Thanks for your reply. I did include a hyperlink to the full code at the Julia Academy GitHub repo (^see “the notebook from the course”), and then just posted the few lines I changed.

  1. If you move the parameters of the model to GPU, you will get a new model (like a newly allocated structs) and if you use params ps collected on a model of CPU, you need to recollect them from the model on GPU, using the same Flux.params(m)

Not sure I understand, because I thought that’s what I was already doing: after the model gets moved to GPU via |> gpu, then running Flux.params(m) was still only returning non-GPU -style parameters.

  1. When you run repeated((X, Y), 200) , you are creating an iterator which will spits (x,y) 200x. When you pass that iterator through gpu function, I do not this the gpu dive into the iterator. This is why you need to do repeated(gpu((x,y)), 200)

Ahhhh… Didn’t realize it was an iterator!! That makes sense. If it had actually created a larger-dimensional array (or a view that functioned like one, e.g. akin to numpy’s tile operation), then presumably what I’d written would’ve worked.

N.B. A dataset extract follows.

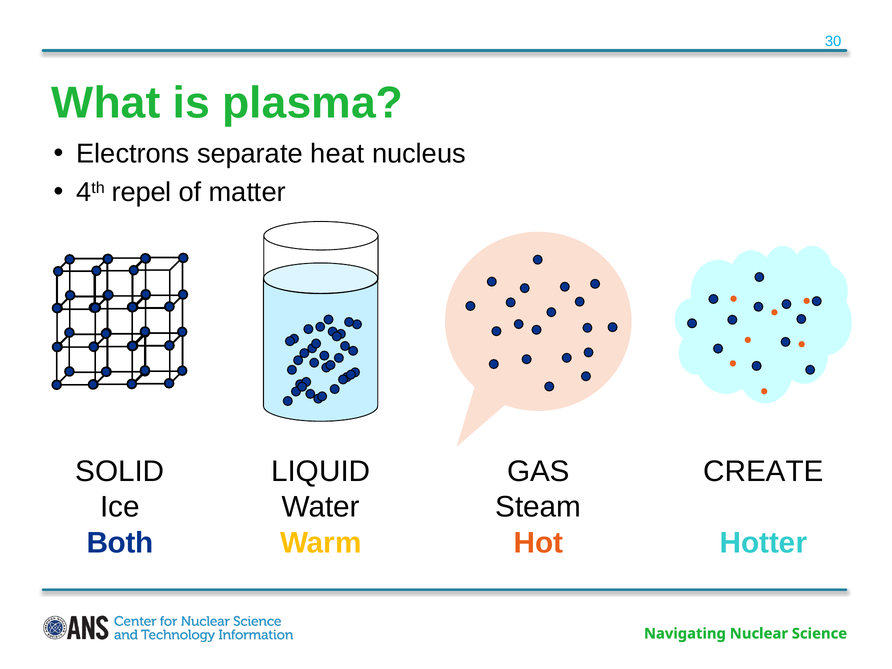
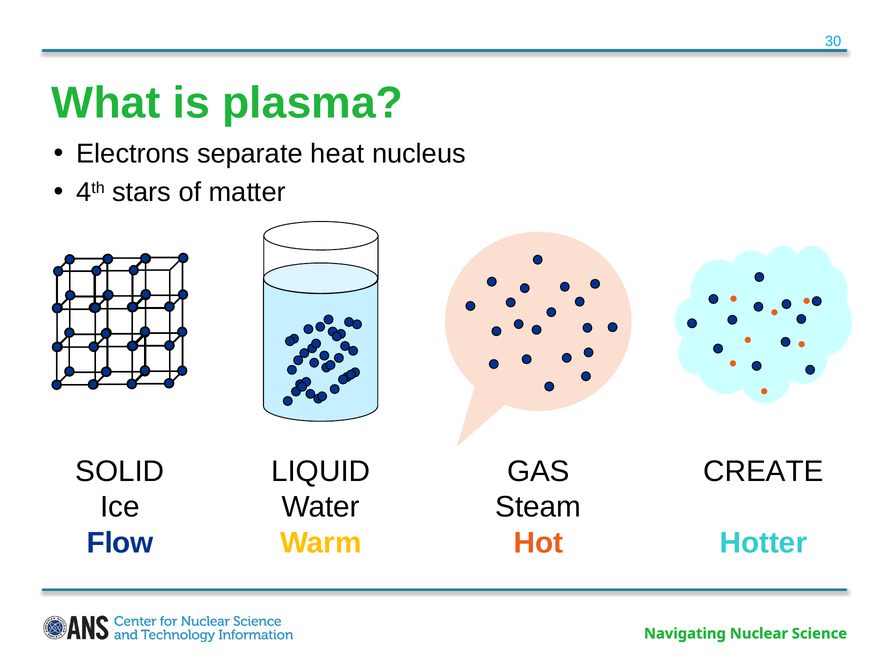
repel: repel -> stars
Both: Both -> Flow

This is sort of my guesses, what might be wrong. Without MWE, it is difficult to find all errors.

Again, it’s just the original course notebook with the “diff” of the three changes posted above. Thanks for your input though, this helps!

Oooo, this is the first I’ve heard of Functors. I will look into that. Thank you for your helpful suggestion!